EXTRACT:
* * * * * * * * *
Article

The role of libraries on Open Science has been recognised and discussed at multiple fora, and even endorsed publicly by international organisations and stakeholders. It is natural, as academic libraries are already supporting a good part of what constitutes Open Science as open access to publications and more recently, open data. Libraries are extensively present at the Commission Recommendation on Access to and Preservation of Scientific Information in Europe (European Commission, 2012).

The OECD explicitly includes libraries, repositories and data centres as key actors on Open Science, together with researchers, government ministries, funding agencies, universities and public research institutes, private non-profit organisations and foundations, private scientific publishers, businesses and supra-national entities (OECD, 2015). In the United Kingdom, the Royal Society includes a recommendation on universities and research institutes to play a major role in supporting an open data culture, and libraries are a key component for it (Royal Society 2012). And so does the International Council for Science in its recently published accord (Science International, 2015) by setting the responsibilities of libraries around the principles and practices for Open Data.
* * * * * * * * *
GIVEN INFORMATION:
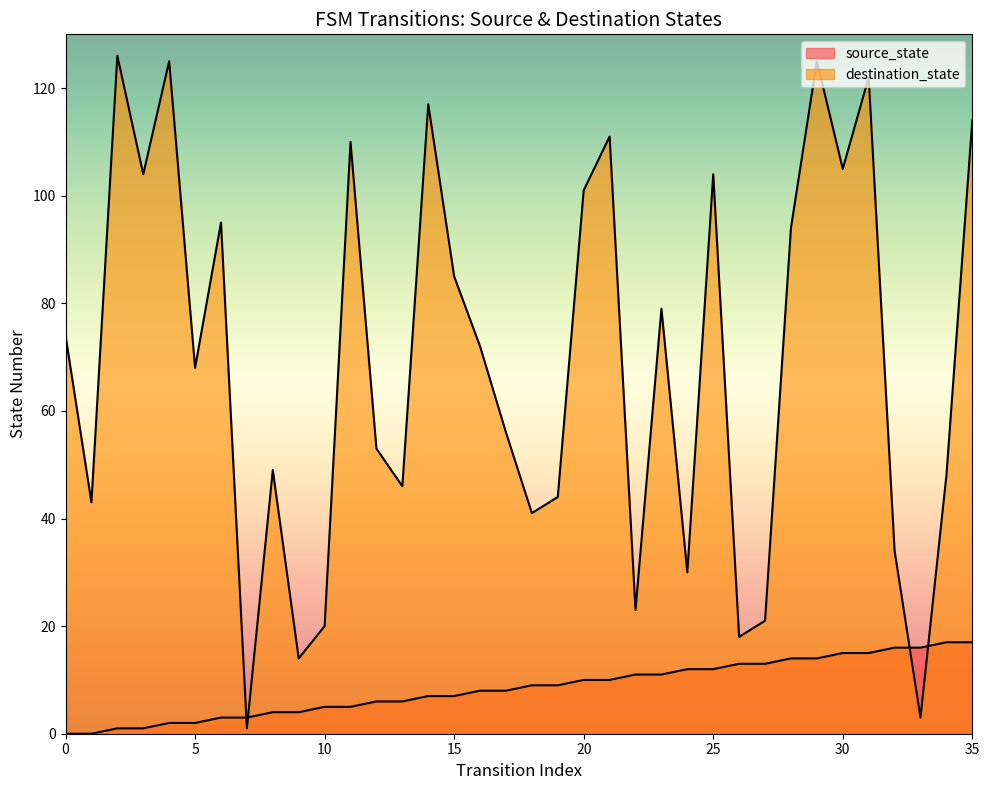

Is it true that destination_state equals 216 at 2?

False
* * * * * * * * *
ACTIONS TO TAKE:
- a) In the passage on libraries and Open Science, rewrite the part between "The OECD explicitly" and "for Open Data.", inclusive, changing "key" to "central" each time it occurs.
- b) Carry the passage on libraries and Open Science forward from its last sentence.

RESULTS IN ORDER:
- a)
The OECD explicitly includes libraries, repositories and data centres as central actors on Open Science, together with researchers, government ministries, funding agencies, universities and public research institutes, private non-profit organisations and foundations, private scientific publishers, businesses and supra-national entities (OECD, 2015). In the United Kingdom, the Royal Society includes a recommendation on universities and research institutes to play a major role in supporting an open data culture, and libraries are a central component for it (Royal Society 2012). And so does the International Council for Science in its recently published accord (Science International, 2015) by setting the responsibilities of libraries around the principles and practices for Open Data.

- b)
And their role is that of enablers: “Libraries have adapted their role and are now active in the preservation, curation, publication and dissemination of digital scientific materials, in the form of publications, data and other research-related content. Libraries and repositories constitute the physical infrastructure that allows scientists to share use and reuse the outcome of their work, and they have been essential in the creation of the Open Science movement” (OECD, 2015).

Libraries and repositories fall into the category of measures and policies that may be implemented by research institutions, as soft and hard infrastructure, together with two other kinds of measures: sticks (mandatory rules, as requirements in research grand agreements, national strategies or institutional policies), and carrots (incentives, as financial support to cover the costs of open access publishing and datasets release, and other mechanisms for recognition and career progression).

There are several ways in which libraries can fulfil their role of enablers and have their say:

  • Advocating and raising awareness: promotion of the benefits of Open Science should take place in parallel with the development of tools and services, the incentives and recognition mechanisms that support excellence in Open Science. Libraries can advocate within institutions to develop open access policies and roadmaps. This will benefit not only researchers, but also other stakeholders at institutional level and international level, and even the whole society, promoting Open Science and engaging with citizens.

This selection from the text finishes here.